Das Gericht entschied nun mit dem Urteil vom Donnerstag, dass ein Brötchen eine zubereitete Speise sei - auch wenn keine Scheibe Käse darauf liegt. Denn bei den Backwaren handle es sich um «verzehrfertige Nahrungsmittel, deren Rohstoffe durch den Backvorgang zum Genuss verändert worden» seien.

Es entspreche «der Lebenserfahrung, dass die Gäste eines Cafés mit angeschlossener Bäckerei dort auch unbelegte Brötchen und/oder Brot und sonstige Backwaren bestellen können, etwa im Rahmen eines Frühstücks», hieß es in der Urteilsbegründung. Man könne davon ausgehen, dass die Brötchen für den «alsbaldigen Verzehr» bestimmt seien, solange es sich nicht um große Mengen handle.

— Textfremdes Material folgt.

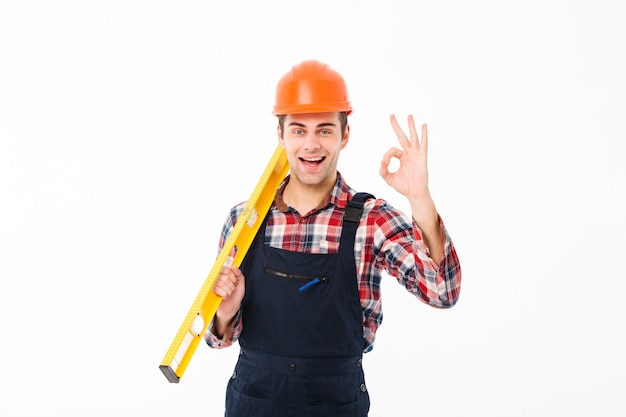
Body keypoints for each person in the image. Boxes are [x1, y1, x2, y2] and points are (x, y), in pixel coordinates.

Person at [204, 59, 462, 417]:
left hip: (334, 403)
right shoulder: (245, 220)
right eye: (299, 130)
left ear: (345, 134)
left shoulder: (372, 219)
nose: (311, 144)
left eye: (324, 130)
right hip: (254, 399)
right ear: (280, 135)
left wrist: (419, 197)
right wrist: (225, 313)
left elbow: (443, 293)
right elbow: (218, 338)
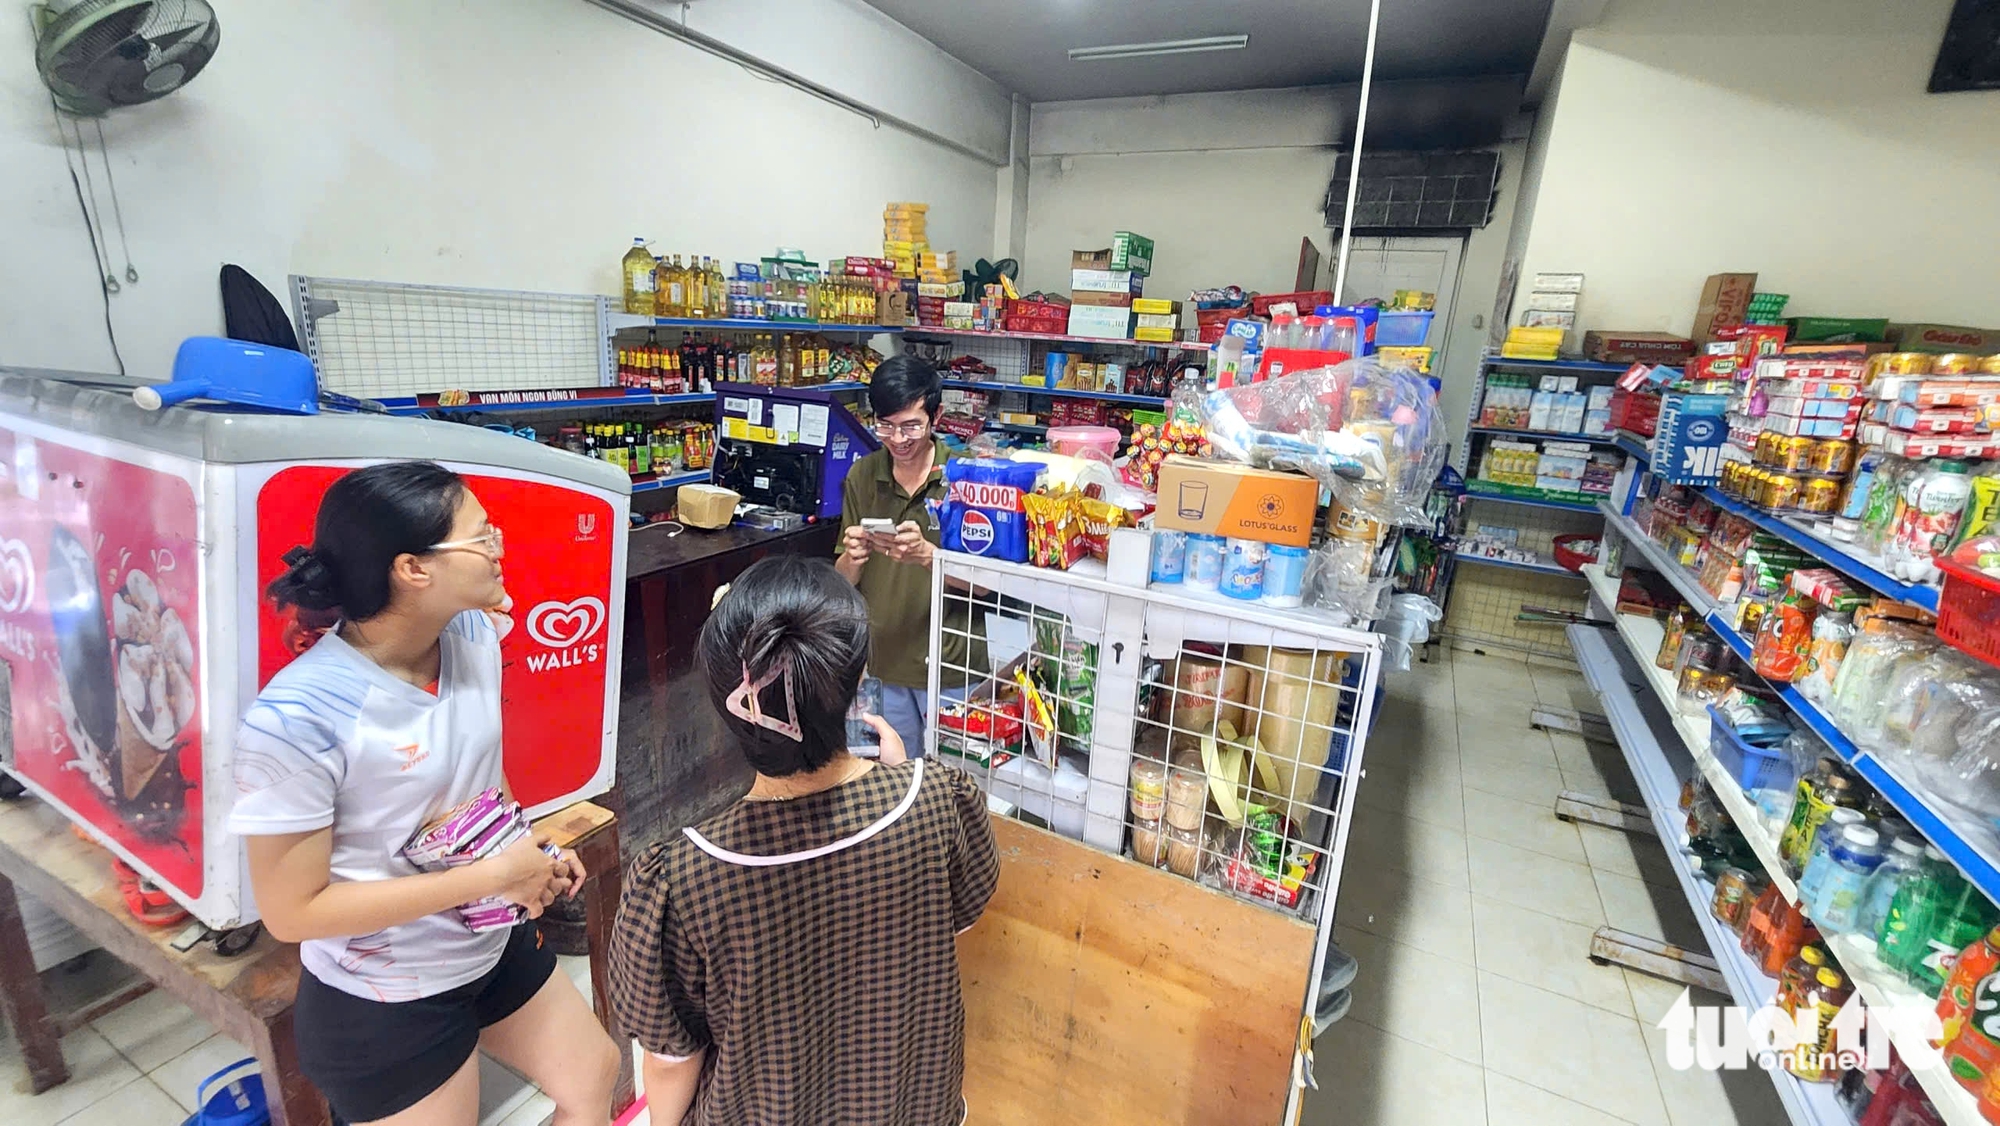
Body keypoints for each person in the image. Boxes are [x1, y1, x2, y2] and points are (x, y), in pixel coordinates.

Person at [228, 461, 619, 1126]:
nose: (499, 548)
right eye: (481, 536)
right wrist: (491, 876)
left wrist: (526, 848)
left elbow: (480, 775)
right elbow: (293, 914)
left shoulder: (469, 635)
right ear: (412, 569)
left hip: (483, 946)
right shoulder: (299, 718)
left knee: (593, 1074)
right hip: (385, 995)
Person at [608, 554, 1000, 1126]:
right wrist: (901, 777)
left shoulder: (682, 877)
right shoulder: (939, 800)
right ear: (859, 680)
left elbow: (671, 1057)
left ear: (725, 705)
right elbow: (957, 918)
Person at [834, 354, 982, 755]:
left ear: (936, 416)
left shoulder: (967, 478)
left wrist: (928, 556)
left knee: (953, 782)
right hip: (881, 666)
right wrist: (852, 557)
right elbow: (842, 582)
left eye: (911, 425)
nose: (898, 439)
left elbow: (986, 587)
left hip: (952, 668)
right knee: (893, 782)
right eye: (886, 425)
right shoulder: (862, 476)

Damit folgte das Gericht der Argumentation der Bäckereikette und ihrer Anwältin Elke Fürnrieder. Sie selbst - laktose- und fruktoseintolerant - bestelle sich durchaus eine nackte Breze, wenn sie mit Kollegen essen gehe. «Es kann mir die Klägerin ja nicht vorschreiben, dass ich eine Torte essen muss», hatte sie in der mündlichen Verhandlung im Dezember gesagt. «Das sollte sie schon dem Konsumenten überlassen, was er als Speise konsumieren möchte.»

Mit dem Urteil bestätigte das OLG die Entscheidung des Landgerichts München II (Az: 12 O 4218/17), doch damit ist der Streit möglicherweise noch nicht beigelegt. Das OLG ließ die Revision zum BGH zu. Denn über die Auslegung der maßgeblichen Vorschrift im Gaststättengesetz, also über die Frage, ob ein Brötchen eine zubereitete Speise ist, sei bislang höchstrichterlich noch nicht entschieden worden. Und diese Frage könne sich auch in weiteren Fällen überall in Deutschland stellen.

Die Wettbewerbszentrale hatte sich ursprünglich zum Ziel gesetzt, die Sache in Karlsruhe grundlegend und ein für alle Mal klären zu lassen. «Wir werden uns die Urteilsgründe jetzt sehr genau anschauen und dann entscheiden, ob wir zum BGH gehen», sagte Sprecher Andreas Ottofülling nach Verkündung des OLG-Urteils. Ansetzen könnte man seiner Ansicht nach bei der Definition der «größeren Menge». Bei den Testkäufen, die der Klage zugrunde lagen, wurden aus seiner Sicht nämlich durchaus «größere Mengen» gekauft. In einem Fall waren es acht Semmeln, eine Brezel und ein kleines Brot.